Digital-Twin assisted Network Energy Optimization during Low Traffic Hours
Shuvam Chakraborty, Ahmed Bedewy, Wenjun Li, Navid Abedini
TL;DR
This work tackles energy efficiency in idle-mode operations for future 6G RANs by using a high-fidelity digital twin to analyze system-level optimization across cells and beams. It formulates three NES strategies—local beam-level, global cell-level, and joint cell-beam optimization—and demonstrates how increasingly global optimization yields greater energy savings. Through a mmWave urban DT, the authors report up to 44% network energy savings, along with insights on practicality, deployment policies, and the impact on UE operation. The study provides a practical framework and guidelines for DT-driven, energy-conscious network management in low-traffic conditions.
Abstract
As wireless network technology advances towards the sixth generation (6G), increasing network energy consumption has become a critical concern due to the growing demand for diverse services, radio deployments at various frequencies, larger bandwidths, and more antennas.

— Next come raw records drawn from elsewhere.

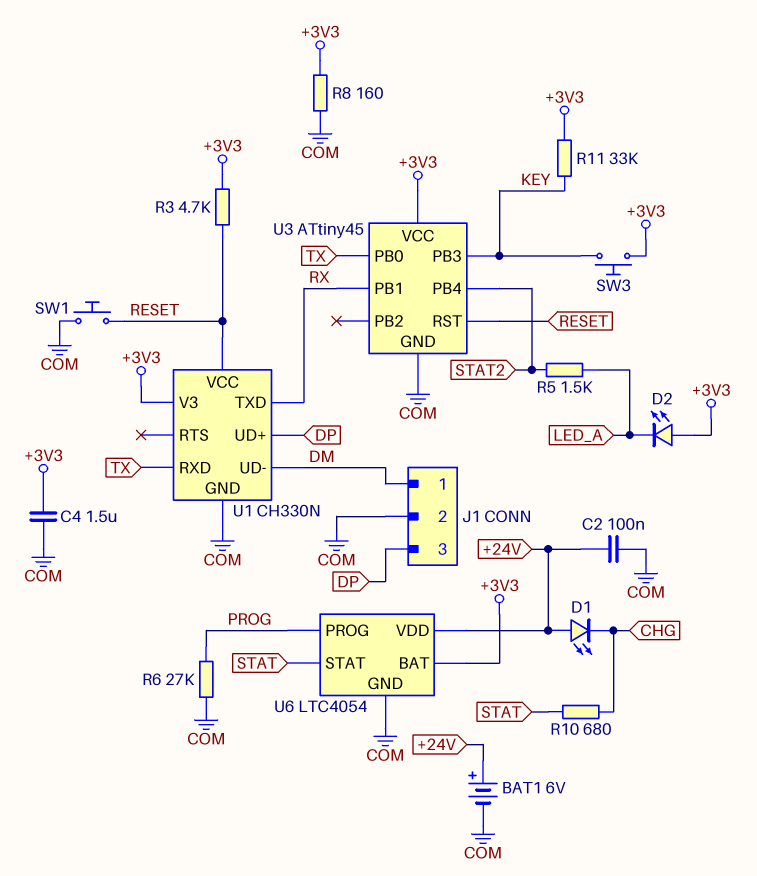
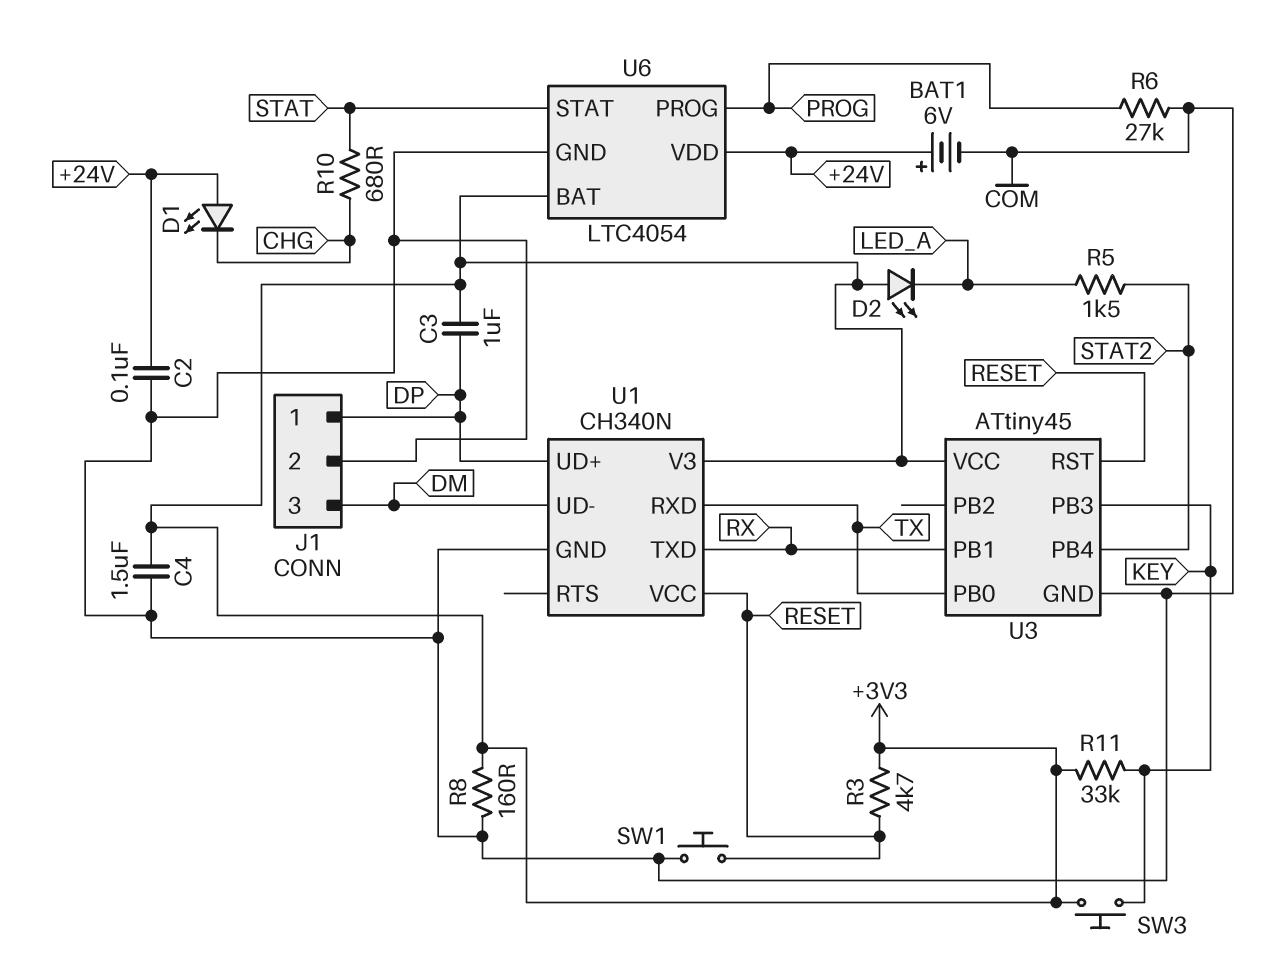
C3: none -> 1uF (+3V3, DP)
J1 pin 1: DM -> DP
J1 pin 3: DP -> DM
U1: CH330N -> CH340N

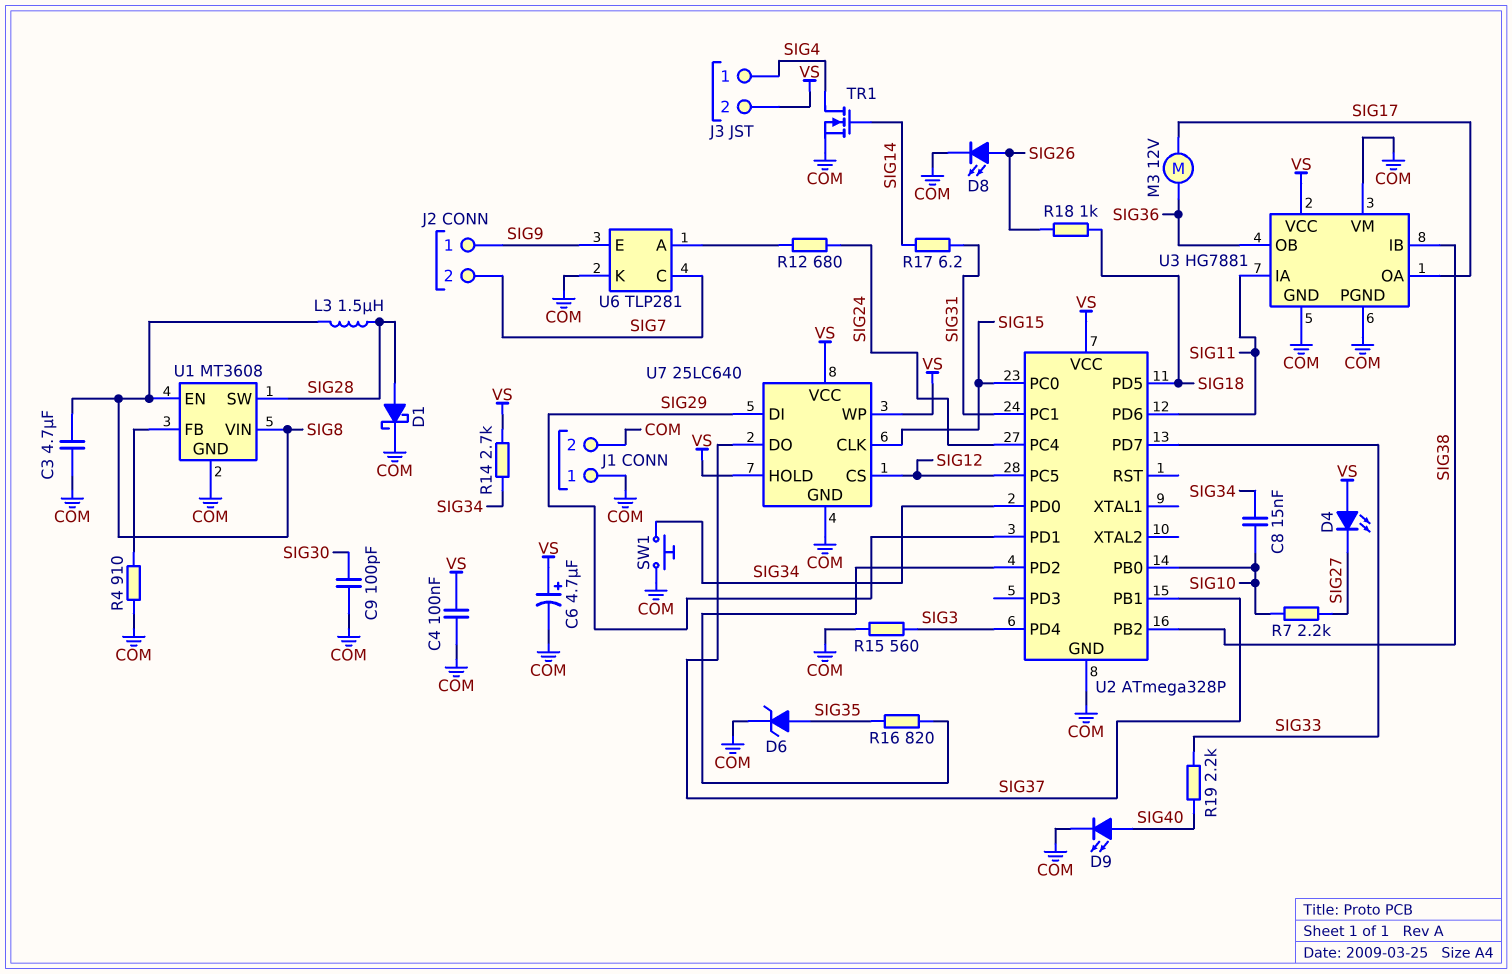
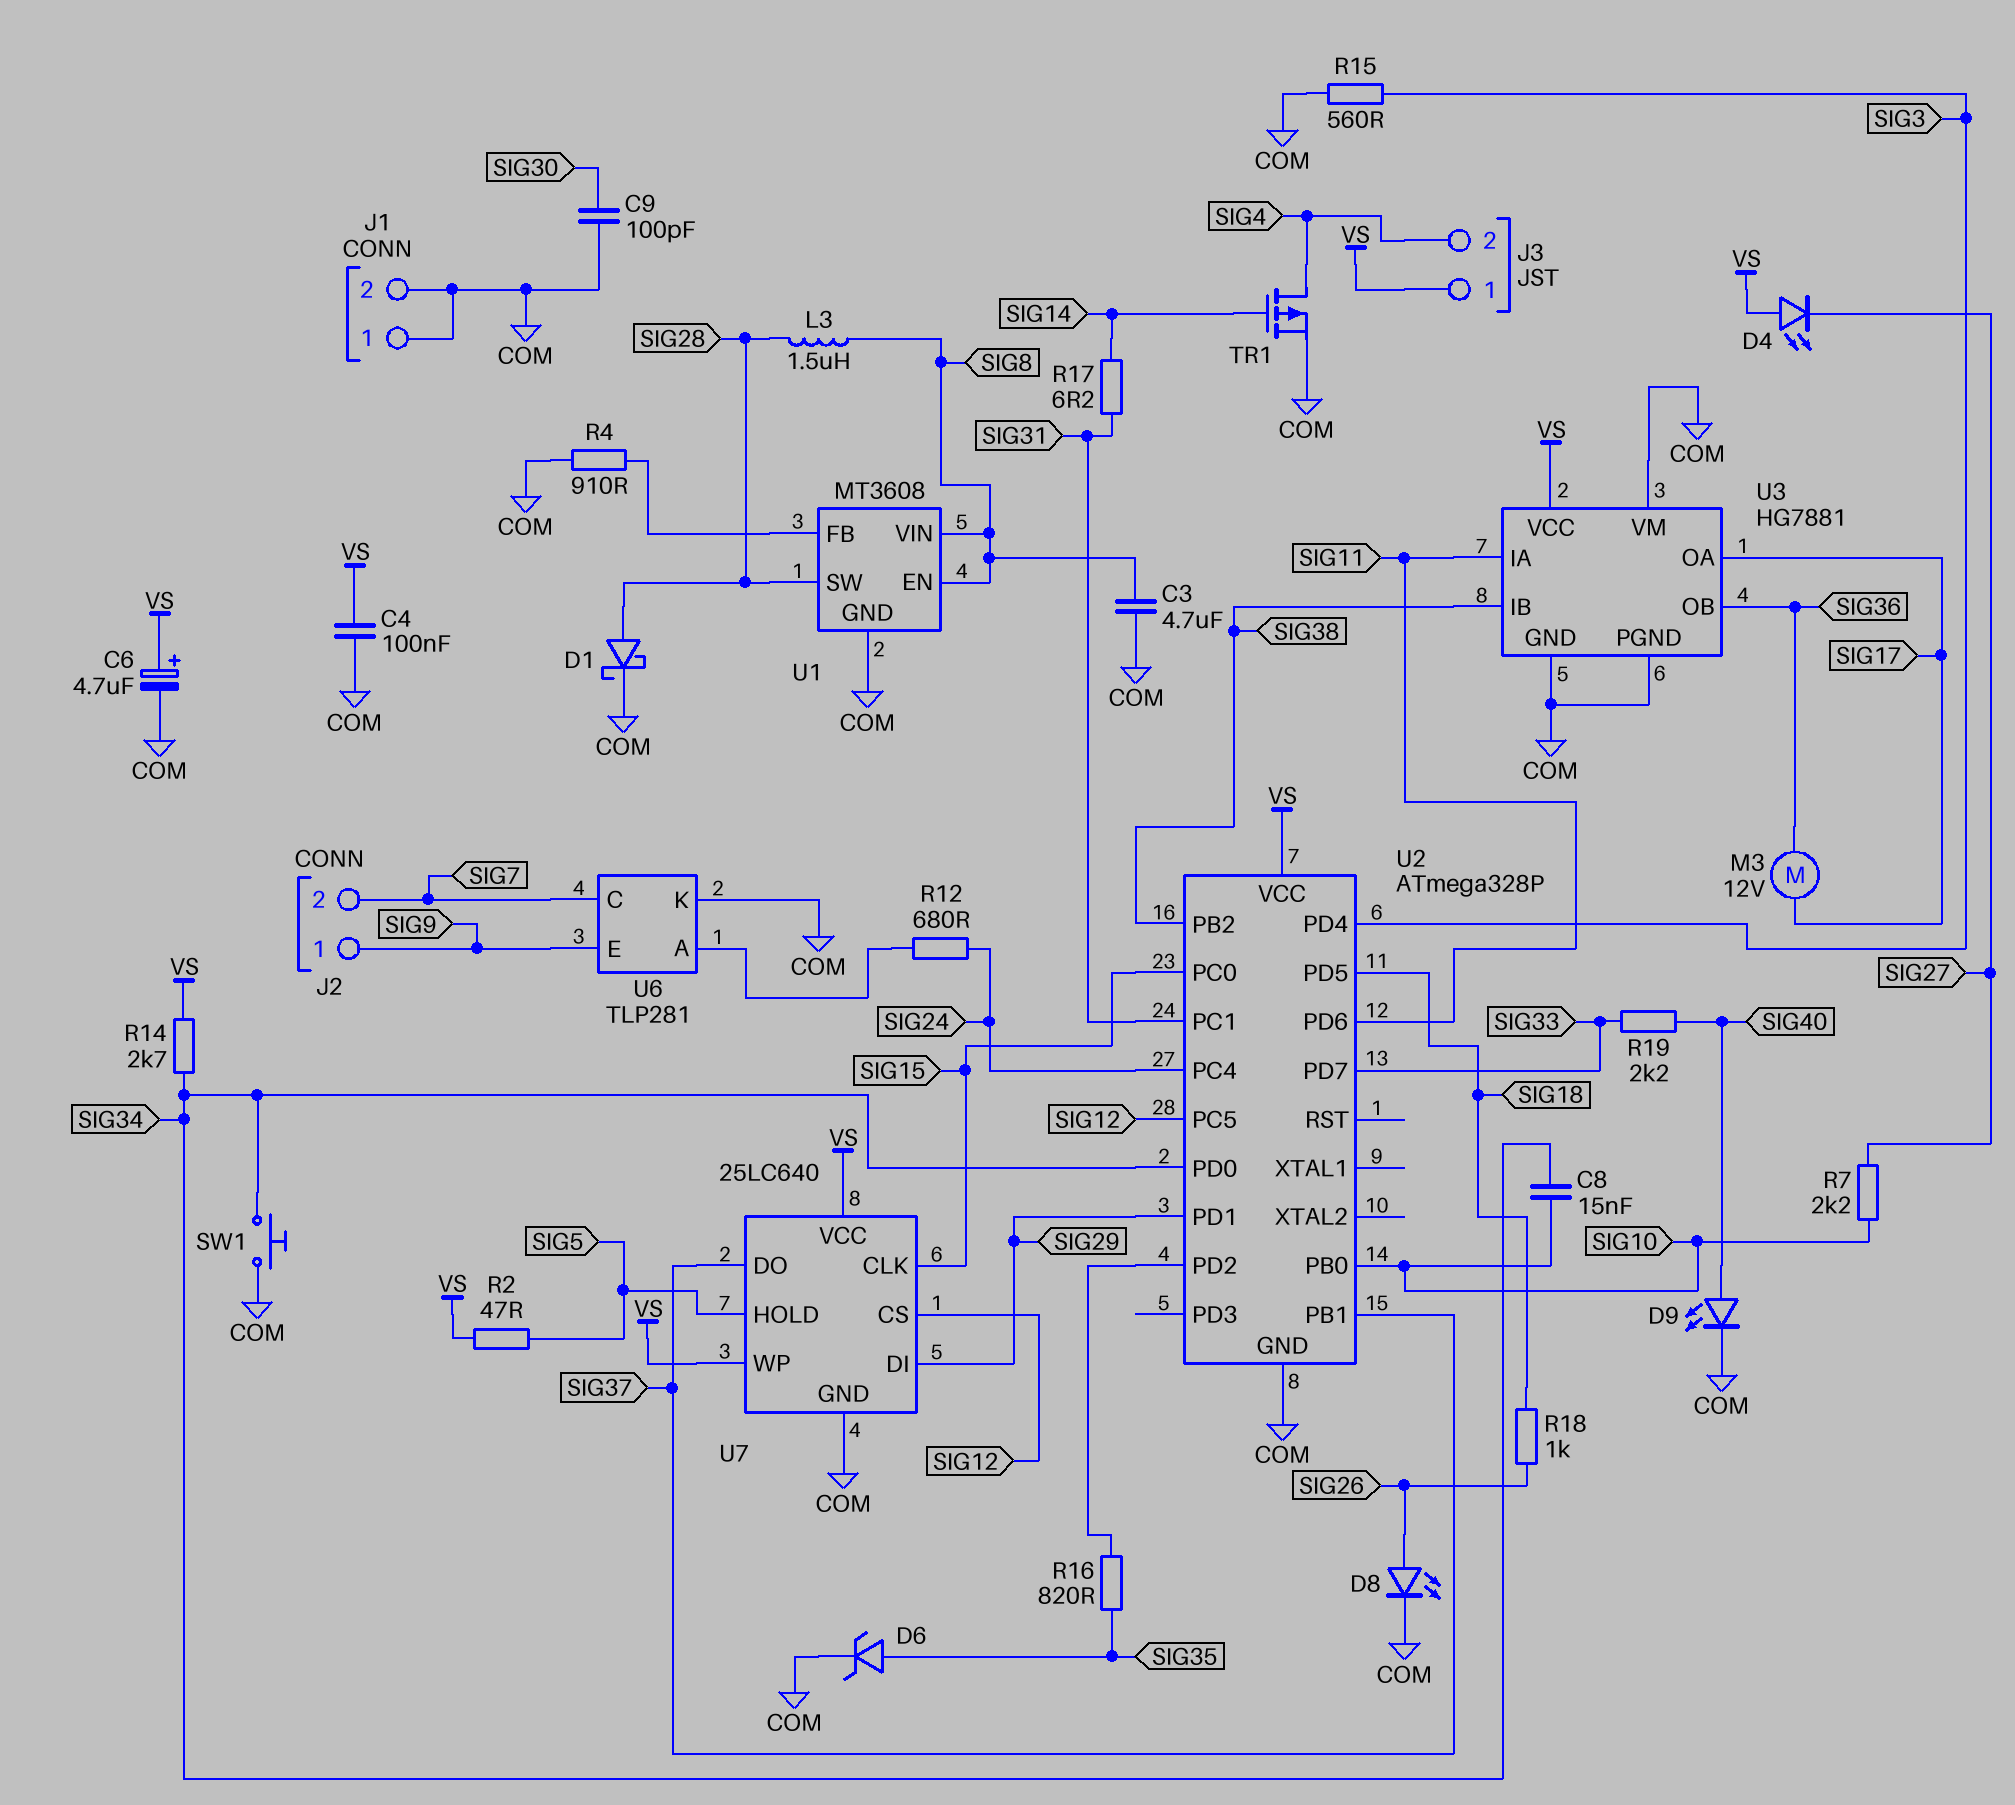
J3 pin 1: SIG4 -> VS
J3 pin 2: VS -> SIG4
R2: none -> 47 (SIG5, VS)
TR1: NMOS (G SIG14, D SIG4, S COM) -> PMOS (G SIG14, D SIG4, S COM)
U7 pin HOLD: VS -> SIG5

Network operators must manage energy usage not only to reduce operational cost and improve revenue but also to minimize environmental impact by reducing the carbon footprint. The 3rd Generation Partnership Project (3GPP) has introduced several network energy savings (NES) features. However, the implementation details and system-level aspects of these features have not been thoroughly investigated. In this paper, we explore system-level resource optimization for network energy savings in low-traffic scenarios. We introduce multiple NES optimization formulations and strategies, and further analyze their performance using a detailed network digital twin. Our results demonstrate promising NES gains of up to 44%. Additionally, we provide practical considerations for implementing the proposed schemes and examine their impacts on user equipment (UE) operation.